While the hearings of the Tribunal are in principle public, in the event of a risk of disturbing public order, it can order, either ex officio or at the request of the public prosecutor, that they take place behind closed doors.

The police of the hearings belongs to the President who has all the powers to ensure the serenity of the debates including that of requesting the public force.

The Supreme Court hearings service is provided by one of the Principality's judicial officers, the registry is provided by the chief clerk.

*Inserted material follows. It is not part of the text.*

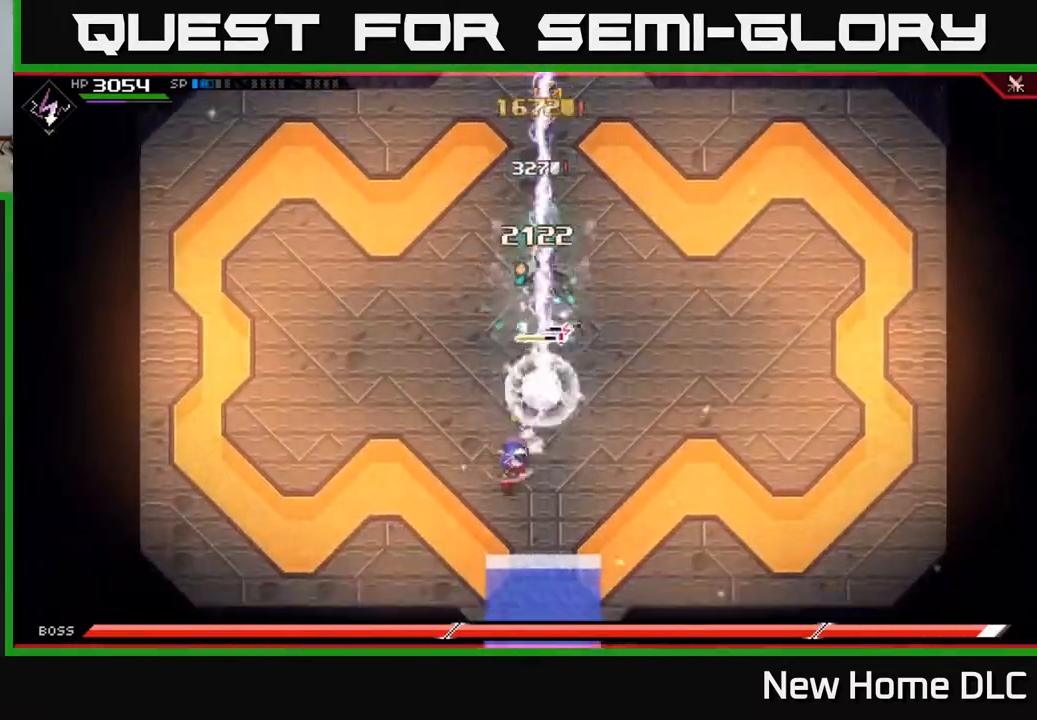
{"buttons": [], "left_stick": "left", "right_stick": "center", "events": [[17, "L1", "up"], [100, "left_stick", "left"], [117, "L1", "down"], [217, "L1", "up"], [500, "right_stick", "center"]]}
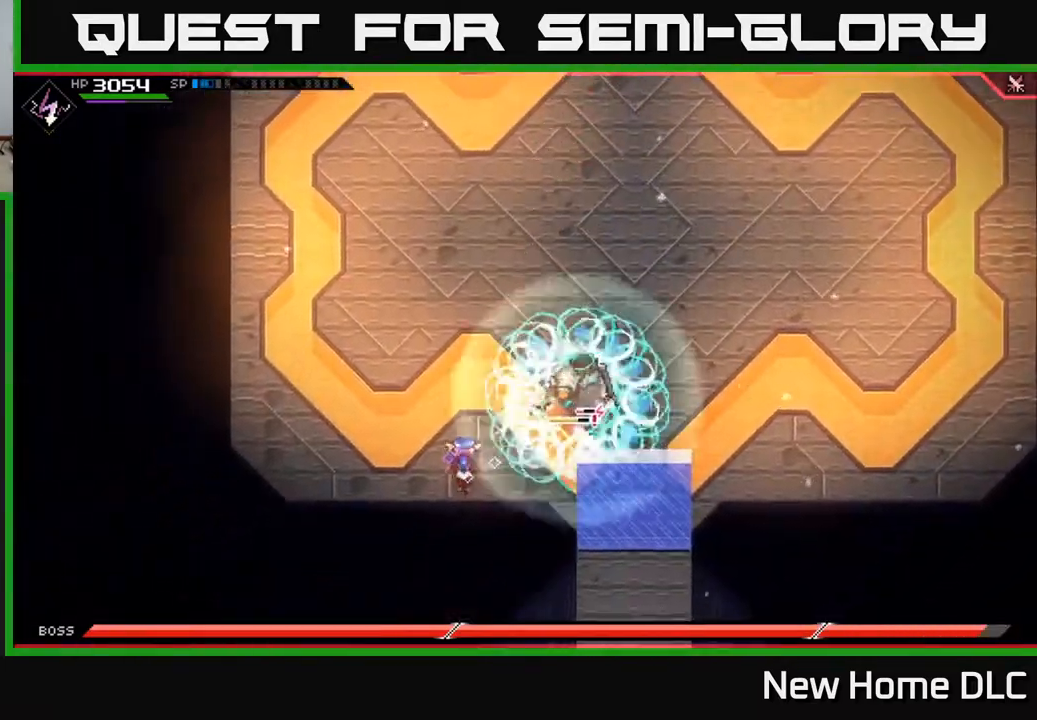
{"buttons": ["L1"], "left_stick": "up", "right_stick": "center", "events": [[67, "left_stick", "up-left"], [233, "L1", "down"], [283, "left_stick", "up"], [367, "L1", "up"], [467, "L1", "down"]]}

After the parties have been called by the bailiff, the President gives the floor to the rapporteur who sums up the facts, the means and the conclusions without opening an opinion. The parties' lawyers are then invited to plead (by brief observations since the procedure is written). The Attorney General then concludes on behalf of the law. The parties' lawyers can then make final oral observations. At the end of the debates, the members of the tribunal retire to deliberate in chambers. While the State of Monaco has regularly pleaded by the same French lawyer for over 20 years, the court arrogated to itself the right to choose from among the applicants' lawyers the one authorized to plead when they are not registered with the bar of Monaco or when their number is considered too large.

=== Decision ===
The Tribunal's decision is read in open court, after deliberation in the Council Chamber, no later than the fortnight following the proceedings. The reading may be made by one of the members of the Tribunal who sat and deliberated in the case.

The Court can also, by decision before saying right, order all useful investigative measures.

The decisions of the Supreme Court are published in the Journal de Monaco and online on Legimonaco. Notification of the decision is made by the Chief Registrar to the parties, a copy of the decision is delivered to the Attorney General.